### What this task involves
Every record must be repeated precisely as it stands.
Top of Material shown
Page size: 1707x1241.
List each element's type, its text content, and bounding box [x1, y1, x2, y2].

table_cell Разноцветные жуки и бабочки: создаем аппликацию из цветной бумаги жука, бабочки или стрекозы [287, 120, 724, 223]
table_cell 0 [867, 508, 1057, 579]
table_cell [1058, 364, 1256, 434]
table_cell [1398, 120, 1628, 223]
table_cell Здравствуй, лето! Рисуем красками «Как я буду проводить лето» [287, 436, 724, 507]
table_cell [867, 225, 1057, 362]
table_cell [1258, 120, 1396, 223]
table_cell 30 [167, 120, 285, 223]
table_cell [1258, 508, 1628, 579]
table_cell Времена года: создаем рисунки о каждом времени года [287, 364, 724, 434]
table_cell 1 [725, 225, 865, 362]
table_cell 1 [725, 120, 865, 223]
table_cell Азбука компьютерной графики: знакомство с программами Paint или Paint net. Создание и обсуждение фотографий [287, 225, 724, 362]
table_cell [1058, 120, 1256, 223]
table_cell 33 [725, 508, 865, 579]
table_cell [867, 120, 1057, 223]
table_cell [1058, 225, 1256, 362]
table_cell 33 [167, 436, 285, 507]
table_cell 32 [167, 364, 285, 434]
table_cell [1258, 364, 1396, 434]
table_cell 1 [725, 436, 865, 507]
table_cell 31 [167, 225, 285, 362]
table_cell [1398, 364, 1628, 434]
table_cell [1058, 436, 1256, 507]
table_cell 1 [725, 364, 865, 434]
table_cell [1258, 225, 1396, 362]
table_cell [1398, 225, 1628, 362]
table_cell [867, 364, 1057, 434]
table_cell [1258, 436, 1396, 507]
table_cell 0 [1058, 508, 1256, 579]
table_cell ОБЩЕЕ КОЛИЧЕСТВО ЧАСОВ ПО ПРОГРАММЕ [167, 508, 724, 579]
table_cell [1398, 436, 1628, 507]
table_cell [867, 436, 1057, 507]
Bottom of Material shown
### Task output
Page size: 1707x1241.
List each element's type, its text content, and bounding box [x1, y1, x2, y2].

table_cell Разноцветные жуки и бабочки: создаем аппликацию из цветной бумаги жука, бабочки или стрекозы [287, 120, 724, 223]
table_cell 0 [867, 508, 1057, 579]
table_cell [1058, 364, 1256, 434]
table_cell [1398, 120, 1628, 223]
table_cell Здравствуй, лето! Рисуем красками «Как я буду проводить лето» [287, 436, 724, 507]
table_cell [867, 225, 1057, 362]
table_cell [1258, 120, 1396, 223]
table_cell 30 [167, 120, 285, 223]
table_cell [1258, 508, 1628, 579]
table_cell Времена года: создаем рисунки о каждом времени года [287, 364, 724, 434]
table_cell 1 [725, 225, 865, 362]
table_cell 1 [725, 120, 865, 223]
table_cell Азбука компьютерной графики: знакомство с программами Paint или Paint net. Создание и обсуждение фотографий [287, 225, 724, 362]
table_cell [1058, 120, 1256, 223]
table_cell 33 [725, 508, 865, 579]
table_cell [867, 120, 1057, 223]
table_cell [1058, 225, 1256, 362]
table_cell 33 [167, 436, 285, 507]
table_cell 32 [167, 364, 285, 434]
table_cell [1258, 364, 1396, 434]
table_cell 1 [725, 436, 865, 507]
table_cell 31 [167, 225, 285, 362]
table_cell [1398, 364, 1628, 434]
table_cell [1058, 436, 1256, 507]
table_cell 1 [725, 364, 865, 434]
table_cell [1258, 225, 1396, 362]
table_cell [1398, 225, 1628, 362]
table_cell [867, 364, 1057, 434]
table_cell [1258, 436, 1396, 507]
table_cell 0 [1058, 508, 1256, 579]
table_cell ОБЩЕЕ КОЛИЧЕСТВО ЧАСОВ ПО ПРОГРАММЕ [167, 508, 724, 579]
table_cell [1398, 436, 1628, 507]
table_cell [867, 436, 1057, 507]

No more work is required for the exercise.